A second type of research network is the developing partnership between the American Medical Association (AMA) and Sermo, an online community where physicians exchange medical opinions. The partnership attempts to use technology to harness innovation, support physicians, and improve the capability of a peer network to influence the care patients receive by letting them share information with each other regarding patient care, pertinent scientific research, and advocacy issues. This is a looser network—without the constraints of data dictionaries—that relies on technology to make the connection between physician peers. While its start-up costs may be lower, its impact will be more difficult to measure.
A third example is the Gotham Prize for Cancer Research, which requires investigators to qualify by logging onto a Web site (www.gothamprize.org), posting a short proposal, and answering questions. If accepted by the expert panel of cancer researchers into this active forum, the new member will not only be eligible to receive the annual prize for the best idea, these individuals and their ideas will be matched to funding agencies and other scientists who may be able to support, assist, and/or collaborate. This limited-access network requires more facilitation than the previous AMA example, and the incentives and outcomes are more clearly defined.
The SHM Research Committee sees potential in exploring a network for hospital medicine researchers, through which members can access resources, collaborate, and innovate. Internet technology has the potential to level the playing field and erase the barriers of time differences and geography. By organizing around areas of interest designed to attract a critical mass of interested hospitalists, the goal of this network is to position SHM to lead hospital medicine research and ensure long-term success and sustainability by enabling powerful, high-impact studies in hospital medicine and supporting well-trained hospitalist researchers. Although this discussion is in the early stages of development, the SHM Research Committee plans to consider the following questions:
How would a network help hospital medicine and hospitalists? During the meeting in May in Dallas, the SHM Research Committee articulated the need for research mentorship, training, and career development. Any proposed network must further these aims. Hospital medicine investigators and SHM members would be involved in refining these goals at the earliest stages. Opportunities for training a new generation of hospital medicine investigators and strengthening the existing ones through such a network will be explored, including options for training in outcomes research and opportunities to link participants with mentors.
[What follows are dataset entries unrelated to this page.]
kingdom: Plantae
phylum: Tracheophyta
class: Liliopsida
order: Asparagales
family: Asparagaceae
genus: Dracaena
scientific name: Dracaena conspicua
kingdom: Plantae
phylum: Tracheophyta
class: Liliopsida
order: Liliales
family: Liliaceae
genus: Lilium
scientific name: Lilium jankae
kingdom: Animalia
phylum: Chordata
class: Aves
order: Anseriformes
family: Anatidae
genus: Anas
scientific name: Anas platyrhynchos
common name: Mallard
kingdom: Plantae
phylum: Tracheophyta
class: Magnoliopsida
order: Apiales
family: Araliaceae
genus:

What questions should a network focus on? Hospitalists are well positioned to lead or collaborate on a range of key questions—questions that, in the short term, likely will focus on effectiveness and implementation research (related to quality improvement). Over the longer term, hospitalists should position themselves to be involved in all facets of clinical translational research, including T1 (bench-to-bedside research) and T2 (effectiveness research, such as larger randomized studies, and health services research). As hospital medicine grows, the potential areas where hospitalists might focus their scientific interests will expand. As hospitalists assume greater roles in caring for patients outside general medicine (e.g., surgical, cardiovascular, neurology, and oncology patients), the breadth of scientific inquiry will expand. In many of these cases, research networks exist; SHM will have to facilitate collaboration whenever possible.